Я облегчённо вздохнул. Мне самому не хотелось повторять то, что было в шестнадцать и восемнадцать.
Женя что-то говорила мне, пока мы неспеша шли к её дому. Я вспомнил, как мы ходили в кинотеатр с Наташей. Мы гуляли по городу, вокруг нас медленно танцевали хлопья первого снега. Остановившись возле афиши, мы решили провести остатки вечера в кинозале. В те годы никто понятия не имел, что такое долби-стерео и прочие прибамбасы. Однако, кинотеатр был не из плохих. Картина была про то, как то ли пожарный, то ли полицейский, вступил после своей смерти в радиосвязь с сыном и предостерёг того и его семью от гибели.
Сценарий, конечно, предсказуемый, актёры не первой десятки. Но, тем не менее, играли хорошо, естественно. Я думал о своём отце. О том, что он, к счастью, здоров и невредим. О том, что в жизни бывает зло, но, слава богу, бывает ещё и теплота человеческих отношений, уважение и принятие.
— Как тебе фильм? – спросил я Наташу, когда мы вышли из кинотеатра. Та шла и щебетала что-то своё совсем далёкое от просмотренной картины.

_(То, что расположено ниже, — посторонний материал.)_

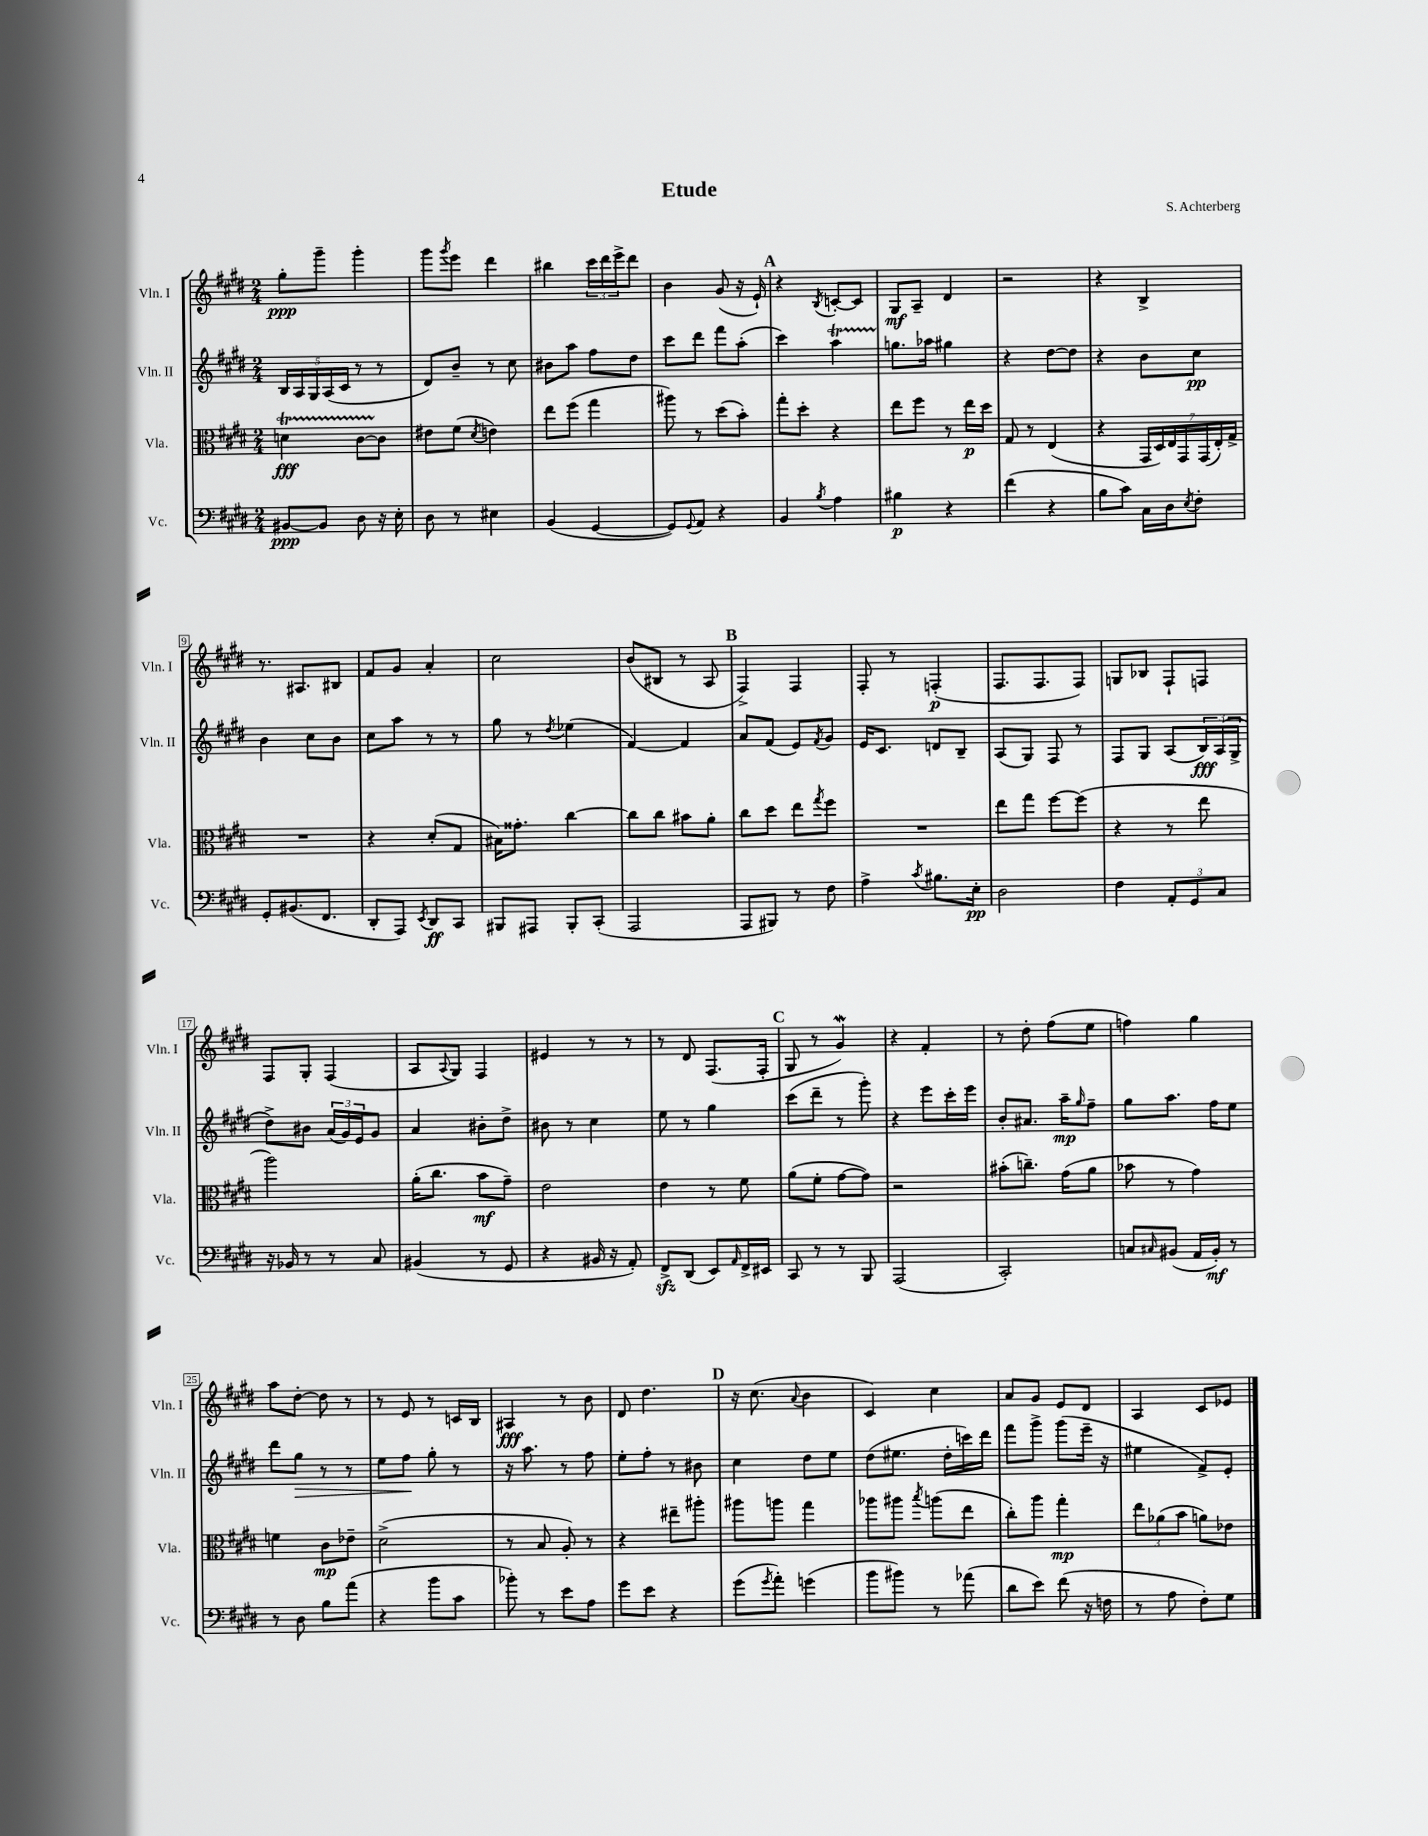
\header { title = "Etude" composer = "S. Achterberg" }
<<
\new StaffGroup <<
\new Staff = "s0" \with { instrumentName = "Vln. I" shortInstrumentName = "Vln. I" } {
    \clef treble \key e \major \numericTimeSignature \time 2/4
    gis''8-.\ppp gis'''8-- gis'''4-. |
    gis'''8 \acciaccatura { gis'''8 } e'''8 dis'''4 |
    bis''4 \tuplet 3/2 { cis'''16 dis'''16 e'''16-> } dis'''8 |
    b'4 gis'8( r16 e'16-!) |
    \mark \markup { \bold "A" } r4 \acciaccatura { b8 } c'8~-. c'8 |
    gis8\mf a8-- dis'4 |
    r2 |
    r4 b4-> |
    r8. ais8. bis8 |
    fis'8 gis'8 a'4-. |
    cis''2 |
    b'8( bis8 r8 a8 |
    \mark \markup { \bold "B" } fis4->) fis4 |
    fis8-. r8 f4-.\p( |
    fis8. fis8. fis8) |
    g8 bes8 fis8-! f8 |
    fis8 gis8-. fis4( |
    a8 \appoggiatura { a8 } gis8) fis4 |
    eis'4 r8 r8 |
    r8 dis'8 fis8.( fis16-. |
    \mark \markup { \bold "C" } gis8 r8 gis'4\mordent) |
    r4 fis'4-. |
    r8 dis''8-. fis''8( e''8 |
    f''4) gis''4 |
    a''8 dis''8~-. dis''8 r8 |
    r8 e'8 r8 c'16 b16 |
    ais4\fff r8 b'8 |
    dis'8 dis''4. |
    \mark \markup { \bold "D" } r16 cis''8.( \appoggiatura { a'8 } b'4 |
    cis'4) cis''4 |
    a'8 gis'8 e'8 dis'8 |
    a4 cis'8 ees'8 \bar "|." |
}
\new Staff = "s1" \with { instrumentName = "Vln. II" shortInstrumentName = "Vln. II" } {
    \clef treble \key e \major \numericTimeSignature \time 2/4
    \tuplet 5/4 { b16 a16 gis16 a16( cis'16 } r8 r8 |
    dis'8) b'8-- r8 cis''8 |
    bis'8 a''8 fis''8 dis''8 |
    cis'''8 dis'''8 fis'''8 a''8-.( |
    \mark \markup { \bold "A" } cis'''4) a''4\startTrillSpan |
    g''8.\stopTrillSpan aes''16 gis''4 |
    r4 dis''8~ dis''8 |
    r4 b'8 cis''8\pp |
    b'4 cis''8 b'8 |
    cis''8 a''8 r8 r8 |
    gis''8 r8 \acciaccatura { dis''8 } ees''4( |
    fis'4~) fis'4 |
    \mark \markup { \bold "B" } a'8 fis'8( e'8) \acciaccatura { fis'8 } gis'8 |
    e'16 cis'8. d'8 b8-- |
    a8( gis8) fis8 r8 |
    fis8 gis8 a8( \tuplet 3/2 { b16\fff) a16( gis16-> } |
    dis''8->) bis'8 \tuplet 3/2 { a'16( gis'16) e'16 } gis'8 |
    a'4 bis'8-. dis''8-> |
    bis'8 r8 cis''4 |
    e''8 r8 gis''4 |
    \mark \markup { \bold "C" } cis'''8( dis'''8-- r8 gis'''8-.) |
    r4 e'''8 cis'''16-. e'''16 |
    b'8-. ais'8. a''16--\mp \grace { gis''16 } fis''8-- |
    gis''8 a''8. fis''16 e''8 |
    dis'''8 gis''8\> r8 r8 |
    e''8 fis''8\! gis''8-. r8 |
    r16 a''8. r8 fis''8 |
    e''8-. fis''8-. r8 bis'8 |
    \mark \markup { \bold "D" } cis''4 dis''8 e''8 |
    dis''8( eis''8. dis''16-. c'''16) dis'''16 |
    fis'''8 gis'''8-> gis'''8( e'''16-- r16 |
    eis''4 fis'8->) e'8-. \bar "|." |
}
\new Staff = "s2" \with { instrumentName = "Vla." shortInstrumentName = "Vla." } {
    \clef alto \key e \major \numericTimeSignature \time 2/4
    d'4\startTrillSpan\fff cis'8~ cis'8\stopTrillSpan |
    eis'8 fis'8( \acciaccatura { dis'8 } e'4) |
    e''8 fis''8( gis''4 |
    ais''8) r8 dis''8( b'8-.) |
    \mark \markup { \bold "A" } gis''8-. dis''8-. r4 |
    e''8 fis''8 r8 e''16\p dis''16 |
    gis8 r8 e4( |
    r4 \tuplet 7/4 { gis,16 dis16) e16 gis,16 gis,16( e16-.) gis16-> } |
    R2 |
    r4 dis'8-.( gis8 |
    bis16) gisis'8.-. cis''4~ |
    cis''8 cis''8 bis'8 a'8-. |
    \mark \markup { \bold "B" } cis''8 dis''8 e''8 \acciaccatura { gis''8 } fis''8 |
    R2 |
    e''8 gis''8 fis''8~ fis''8( |
    r4 r8 e''8 |
    a''2) |
    a'16-.( cis''8. b'8\mf gis'8--) |
    e'2 |
    e'4 r8 fis'8 |
    \mark \markup { \bold "C" } a'8( fis'8-. gis'8~ gis'8) |
    r2 |
    bis'8-.( c''8.--) gis'16( a'8 |
    bes'8 r8 gis'4) |
    f'4 cis'8\mp ees'8-- |
    dis'2->( |
    r8 b8 a8-.) r8 |
    r4 eis''8-- ais''8-. |
    \mark \markup { \bold "D" } ais''8 a''8 gis''4 |
    aes''8 ais''8 \acciaccatura { b''8 } a''8( e''8 |
    cis''8-.) a''8 gis''4-.\mp |
    \tuplet 3/2 { e''8 aes'8( b'8 } a'8) ees'8 \bar "|." |
}
\new Staff = "s3" \with { instrumentName = "Vc." shortInstrumentName = "Vc." } {
    \clef bass \key e \major \numericTimeSignature \time 2/4
    bis,8~\ppp bis,8 dis8 r16 e16-. |
    dis8 r8 eis4 |
    b,4( gis,4~ |
    gis,8) \appoggiatura { gis,8 } a,8 r4 |
    \mark \markup { \bold "A" } b,4 \acciaccatura { b8 } a4 |
    bis4\p r4 |
    fis'4( r4 |
    b8 cis'8) cis16 dis16 \acciaccatura { e8 } fis8-. |
    gis,8-. bis,8.( fis,8. |
    dis,8-. a,,8) \acciaccatura { e,8 } dis,8\ff cis,8 |
    bis,,8 ais,,8 bis,,8-. cis,8-.( |
    a,,2 |
    \mark \markup { \bold "B" } a,,8 bis,,8) r8 fis8 |
    a4-> \acciaccatura { cis'8 } bis8. e16-.\pp |
    dis2 |
    fis4 \tuplet 3/2 { a,8-. gis,8 cis8 } |
    r16 bes,16 r8 r8 cis8 |
    bis,4( r8 gis,8 |
    r4 bis,16 r16 a,8-.) |
    fis,8->\sfz dis,8( e,8) \grace { a,16 } fis,16-> eis,16 |
    \mark \markup { \bold "C" } cis,8 r8 r8 b,,8 |
    a,,2( |
    cis,2-.) |
    c8 \grace { cis16 } bis,8( a,16 bis,16-.\mf) r8 |
    r8 dis8 b8 a'8( |
    r4 b'8 cis'8 |
    bes'8-.) r8 e'8 a8 |
    gis'8 e'8 r4 |
    \mark \markup { \bold "D" } gis'8( \acciaccatura { gis'8 } a'8-.) g'4( |
    b'8 bis'8) r8 aes'8( |
    dis'8 e'8) fis'8( r16 f16 |
    r8 a8 fis8-.) gis8 \bar "|." |
}
>>
>>
\layout { \context { \Score \override BarNumber.stencil = #(make-stencil-boxer 0.1 0.3 ly:text-interface::print) } }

— Ай, не понравился, - махнула рукой девушка.
Я удивился.
— Конечно, это не блокбастер, но почему нет?
— Это фильм для слезливых домохозяек, - резко ответила она.
— Вот как? – Я почувствовал себя слезливой домохозяйкой.
— А тебе понравился? – Спросила Наташа.
— Да нет, ерунда, - соврал я, - зря потратили деньги.
В такие минуты я видел, что люди бывают разные. Точнее, взгляды их необязательно соответствуют друг другу. Одиночество, холодным прибоем вгрызалось в меня. И что позволило почувствовать его? – всего лишь беседа с любимым человеком о фильме. Как мало нужно для большого столкновения с реальностью. (А может, это просто моя голова находится на столь слабой шее, что постоянно тыкается носом в далеко не приятные вещи.)
— Эй, что молчишь? Мы дома, - услышал я голос Жени.
— Вижу, - улыбнулся я, будто не был погружён в мутное болото воспоминаний. Сам же подумал, что дома – она, я - в гостях.
— Рада, что ты уже здесь.
— А разве я куда-то уходил?
— О чём я говорила, помнишь? – повернулась ко мне спиной девушка, отдавая плащ.
— О жизни.
— Отличное резюме.
Квартира была уютной. В своё первое пребывание здесь я этого не заметил. Она не была похожа на убежище одинокой женщины. А может быть, наоборот, только такая квартира может быть настоящим убежищем, местом, где за стеной уюта можно скрыться от одиночества. Чисто, прибрано, мебель и шторы цвета кофе с молоком, пастельность стен укутывали со всех сторон теплотой.